Larner smiled again, the same smile of understanding and indulgence that had become characteristic of their relationship. Hjelm felt a bit like an outsider.
“I know why you’re persisting in this, Halm,” said Larner. “No. We were a few hundred yards back, and there was a curve in the road. And no, I didn’t see his face as he burned up. Did he fake the accident and flee the scene? No. For one thing, there was nowhere for him to go, just flat, deserted earth all around, and no other vehicle was in the vicinity; and for another-and this is crucial-the teeth from the body in the car were his.
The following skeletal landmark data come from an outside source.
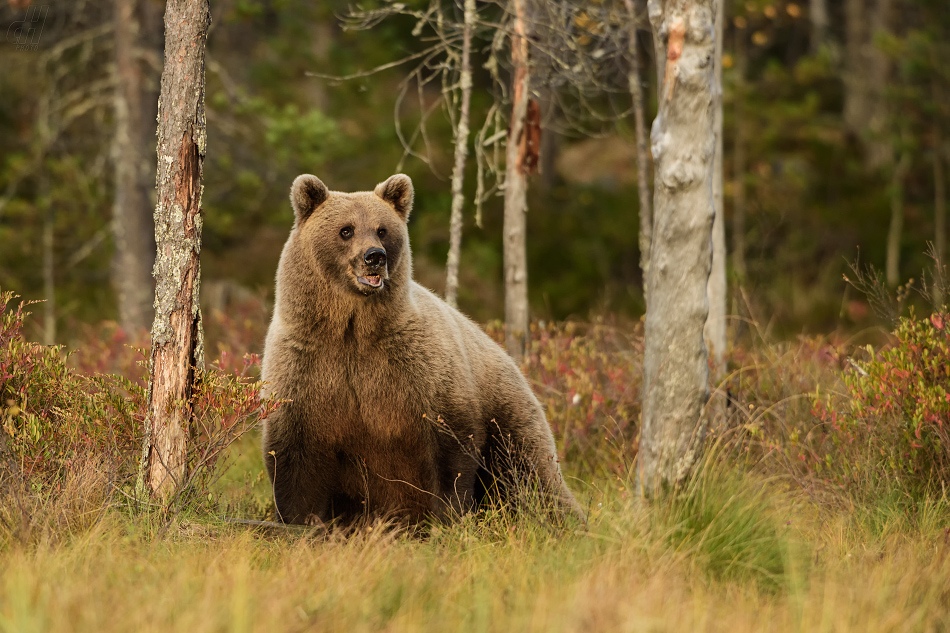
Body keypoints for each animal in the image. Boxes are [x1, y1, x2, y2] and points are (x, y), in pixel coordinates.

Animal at [262, 173, 588, 524]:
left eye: (382, 229)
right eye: (345, 229)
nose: (375, 256)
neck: (352, 330)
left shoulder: (422, 371)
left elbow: (450, 452)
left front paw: (450, 516)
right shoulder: (306, 369)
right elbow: (295, 460)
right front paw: (301, 520)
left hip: (507, 414)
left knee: (527, 476)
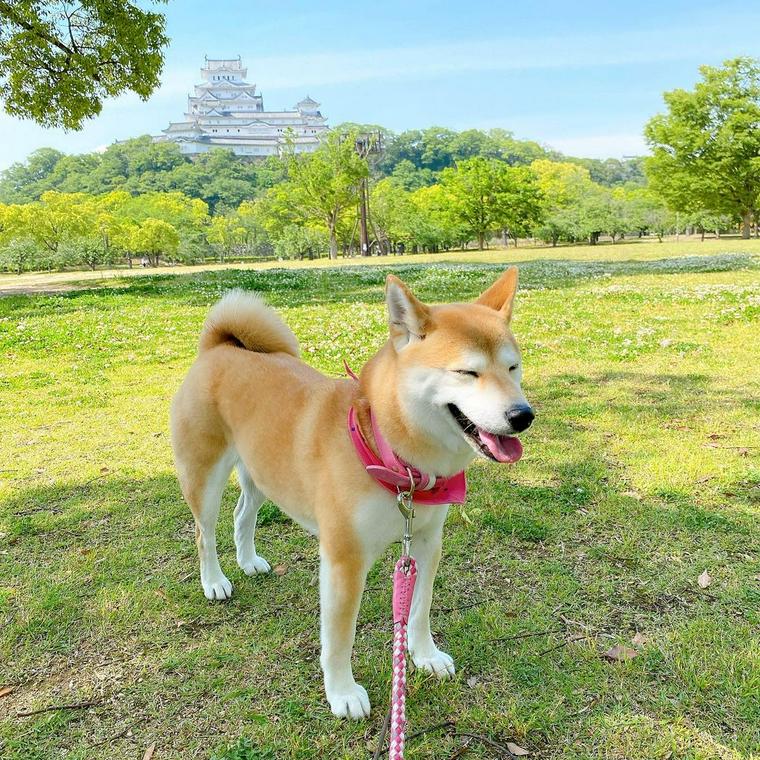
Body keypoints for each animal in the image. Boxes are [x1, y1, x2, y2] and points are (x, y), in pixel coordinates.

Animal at [168, 268, 532, 720]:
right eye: (467, 373)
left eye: (512, 367)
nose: (523, 415)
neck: (390, 454)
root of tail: (218, 348)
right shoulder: (345, 560)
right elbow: (340, 637)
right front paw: (342, 693)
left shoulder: (427, 541)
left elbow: (420, 609)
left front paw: (425, 656)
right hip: (204, 476)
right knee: (204, 534)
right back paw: (215, 581)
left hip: (263, 473)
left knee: (242, 515)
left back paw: (249, 561)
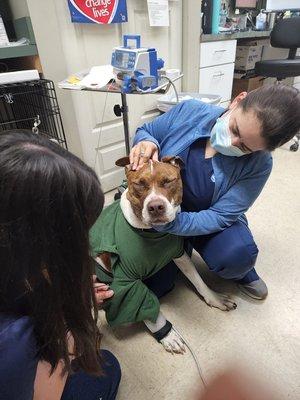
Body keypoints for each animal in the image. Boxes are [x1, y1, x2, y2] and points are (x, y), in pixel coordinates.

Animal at [96, 155, 237, 354]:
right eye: (139, 184)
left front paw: (214, 298)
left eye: (168, 181)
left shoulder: (180, 255)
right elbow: (144, 307)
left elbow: (198, 281)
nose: (156, 207)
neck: (152, 233)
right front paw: (167, 335)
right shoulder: (125, 282)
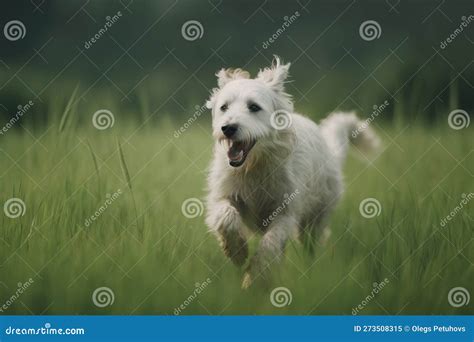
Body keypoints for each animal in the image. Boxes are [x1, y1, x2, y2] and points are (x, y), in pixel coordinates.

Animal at [204, 56, 378, 288]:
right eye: (224, 107)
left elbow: (270, 243)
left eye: (254, 107)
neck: (255, 167)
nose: (228, 128)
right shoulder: (222, 196)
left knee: (309, 245)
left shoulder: (286, 213)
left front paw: (253, 276)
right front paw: (237, 251)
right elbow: (226, 217)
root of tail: (330, 151)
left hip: (315, 218)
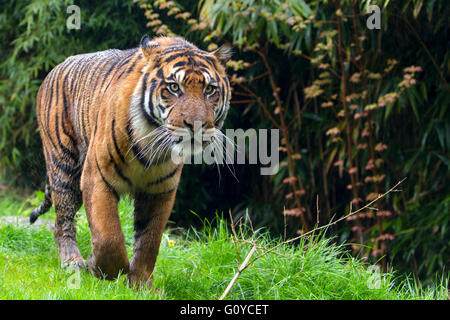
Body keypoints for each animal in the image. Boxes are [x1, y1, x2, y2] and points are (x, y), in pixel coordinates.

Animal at [29, 35, 232, 288]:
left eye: (209, 89)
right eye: (174, 87)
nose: (196, 124)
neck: (151, 143)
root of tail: (54, 69)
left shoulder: (160, 190)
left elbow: (149, 241)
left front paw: (140, 285)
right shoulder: (97, 177)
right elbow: (109, 236)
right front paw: (102, 268)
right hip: (64, 166)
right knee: (62, 220)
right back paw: (72, 262)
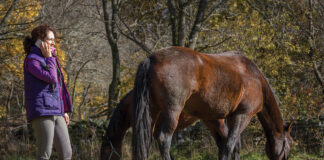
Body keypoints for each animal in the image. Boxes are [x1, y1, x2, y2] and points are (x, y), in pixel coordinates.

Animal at [131, 46, 294, 160]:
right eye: (289, 144)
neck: (256, 79)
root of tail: (151, 59)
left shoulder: (214, 118)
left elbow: (228, 146)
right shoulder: (242, 116)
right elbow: (230, 145)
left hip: (152, 112)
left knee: (146, 141)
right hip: (172, 112)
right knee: (164, 139)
I had to spend a great deal of time convincing myself that he actually died in that car.
“But he did. Don’t believe anything else. Don’t do what I did and get stuck on Jennings. It destroyed any chance of moving forward on this case. I can’t even come up with a sensible hypothesis anymore. K remains a mystery. He must have been sitting somewhere, laughing out loud, while I harassed a tired, unemployed war veteran and drove him to his death. Then, just to show me how wrong I’d been, he killed two people within six months; both of them died long after Jennings did. And then vanished into thin air.”
Larner closed his eyes.
“I thought I was done with him,” he said slowly. “I kept working on the case, going through every little detail with a fine-toothed comb for several years after the eighteenth and final murder. More than a decade went by. I started working on other things, chasing racists in the South, taking on drug traffickers in Vegas, but he hung over me the whole time. And then that bastard started again. He’d moved to New York. He was mocking me.”
“And you’re dead certain that it’s him?”
Larner touched his nose, tired. “For security reasons, we make sure that only a very tiny number of agents know the crucial details of each case. For K, it was me and a man by the name of Camerun. Don Camerun died of cancer in 1986. Not even Jerry Schonbauer knows this particular detail-I’m the only one in the bureau who does-it’s about the pincers. It’s the same pincers, and they’re inserted in the same, exact, exceedingly complicated way. Because it’s your case now, you two will also be given access to the description; I strongly recommend that no one else learns about it.”